Start of Block

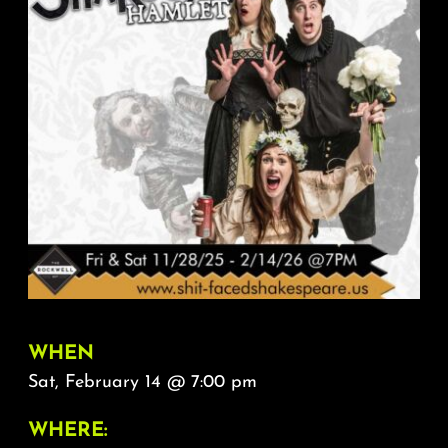
About
FAQ & Contact
Calendar
WHEN
Sat, February 14 @ 7:00 pm
WHERE:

End of Block

## Exercise
Could you return all the entries exactly as they appear, minus the pictures?

## Result
About
FAQ & Contact
Calendar
WHEN
Sat, February 14 @ 7:00 pm
WHERE:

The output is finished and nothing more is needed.